Le marché budapestois n'est donc pas seulement tendu : il est verrouillé, capté par des acteurs privés atomisés mais puissants dans leur somme, qui achètent pour louer cher ou conserver des logements vacants dans une logique d'investissement. Face à cela, la municipalité tente d'ouvrir des brèches. Elle a créé une Agence municipale du logement social pour mobiliser une partie des 16,7 % de logements vacants recensés en 2022, en proposant aux propriétaires une gestion professionnelle et des loyers sécurisés. Des initiatives citoyennes, comme la Maison collective de Zugló ou les projets du réseau MOBA, expérimentent des modèles coopératifs inspirés de l'Europe de l'Ouest.

Mais toutes se heurtent au gouvernement, qui entrave ou bloque les projets menés par la municipalité, dirigée par le maire écologiste Gergely Karácsony. Le cas le plus flagrant est celui de l'acquisition d'un site industriel de 85 hectares destiné à accueillir des milliers de logements abordables : une opportunité rendue possible par un vide juridique, que le gouvernement a immédiatement refermé après la signature.

Un choix de société

À mesure que Budapest devient une ville où l'on se bat pour rester plutôt que pour s'installer, une question, simple mais essentielle, ressurgit : pour qui construit-on la ville ? Pour ses habitants, ou pour ceux qui accumulent du capital en profitant de sa rareté ?

Tout ce qui précède – explosion des prix, résidualisation du parc public, refus de crédit, spéculation intérieurisée, initiatives locales bloquées, 800.000 habitants en insécurité résidentielle - décrit une ville où les trajectoires individuelles sont de plus en plus déterminées par le patrimoine familial. Une ville où l'avenir dépend moins du travail que de la transmission.

Pourtant, Budapest ne manque ni de demande pour un logement abordable, ni d'acteurs prêts à construire des alternatives. Mais tant que l'État refusera d'assumer un rôle structurant, ces expériences resteront marginales. Le résultat, aujourd'hui, est limpide : la capitale ne perd pas seulement ses logements abordables, elle perd sa capacité à accueillir celles et ceux qui la font vivre.

La crise du logement, talon d'Achille d'un régime ?

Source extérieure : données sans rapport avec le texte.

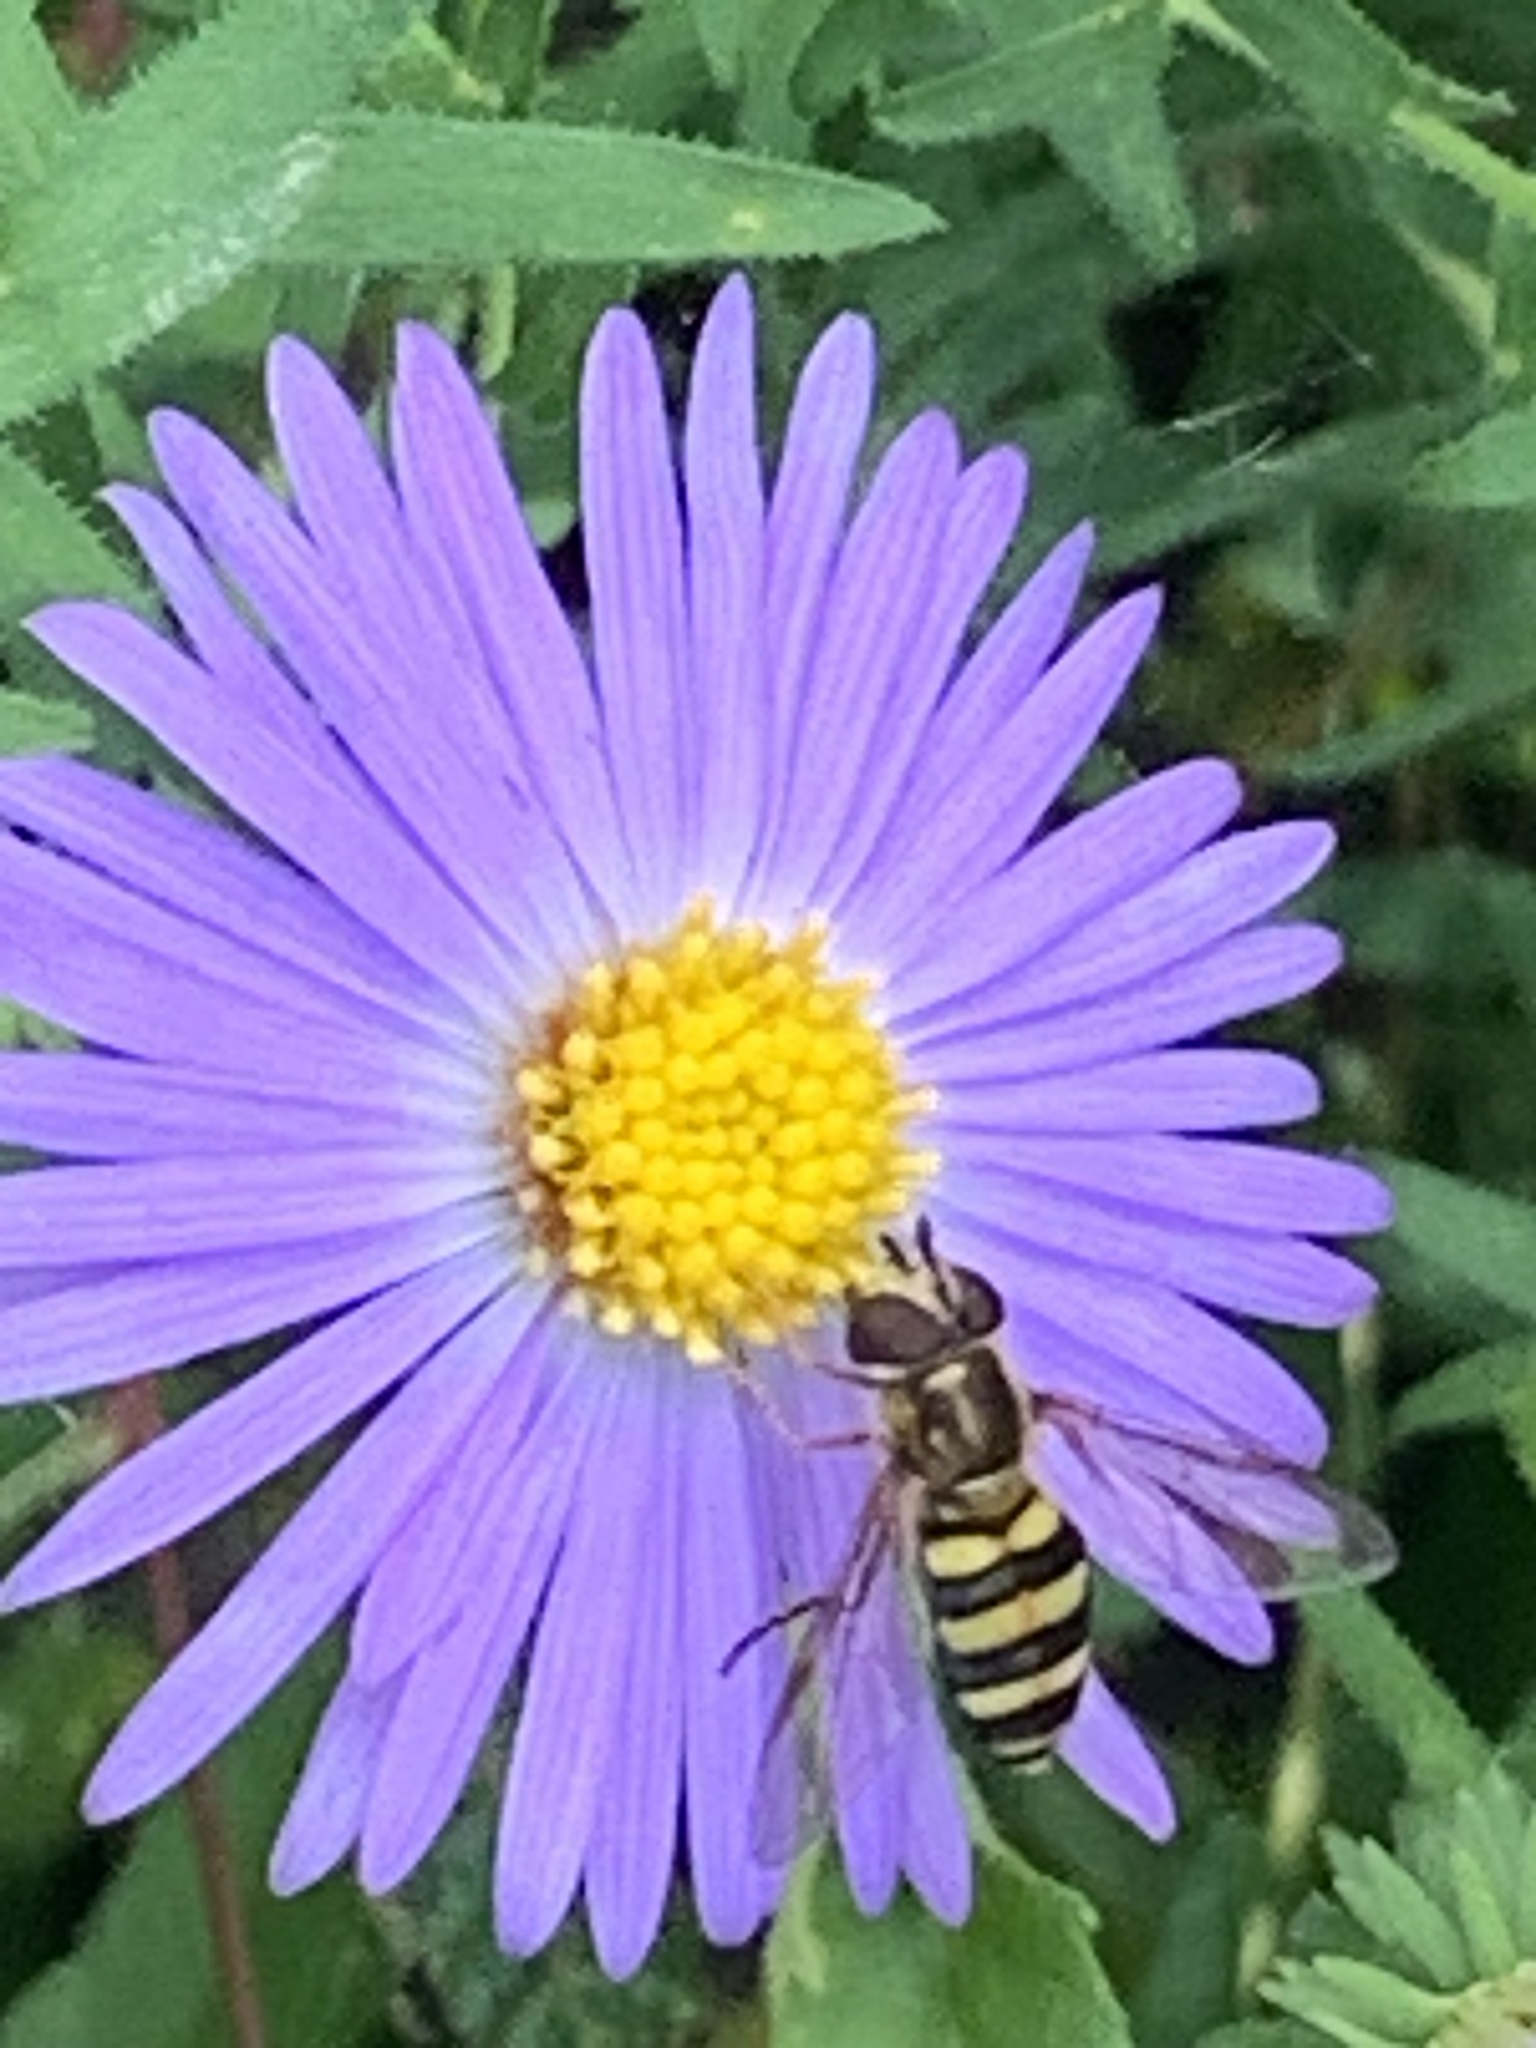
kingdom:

Ce décalage entre le récit officiel et la réalité vécue pourrait devenir une vulnérabilité politique. La doctrine de la propriété - présentée comme un attribut quasi naturel de l'identité hongroise - se heurte désormais à une génération pour qui l'achat d'un logement est hors de portée. Dans les années 1990, les privatisations massives avaient laissé croire que la propriété serait toujours accessible. Or ce temps est révolu et la propriété n'est aujourd'hui plus un signe d'émancipation, mais un marqueur d'origine sociale.

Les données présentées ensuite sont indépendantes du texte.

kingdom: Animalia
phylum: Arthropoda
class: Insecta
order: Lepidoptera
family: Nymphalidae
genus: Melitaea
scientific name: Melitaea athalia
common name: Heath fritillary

Le discours du « château familial » promu par Viktor Orbán vacille face à la réalité des loyers prohibitifs, des refus de crédit, des chambres exiguës converties à la hâte et des déménagements à répétition. Quand les jeunes affirment qu'ils n'ont « ni châteaux, ni clés, seulement des loyers », ils réfutent tout le mythe sur lequel la Hongrie a édifié un des piliers de son modèle social depuis plus de trente ans.

Dans un pays où le pouvoir s'est longtemps appuyé sur la passivité politique des jeunes urbains, la crise du logement pourrait devenir l'un des rares terrains capables de fissurer ce paysage. Car la question du logement touche à ce qu'il y a de plus fondamental : la possibilité d'avoir un avenir quelque part. Et si une brèche existe dans le récit de stabilité que le gouvernement s'efforce de maintenir, elle pourrait bien se trouver ici : dans la découverte, par toute une génération, que la ville qui devait être leur avenir devient chaque année un peu plus inaccessible.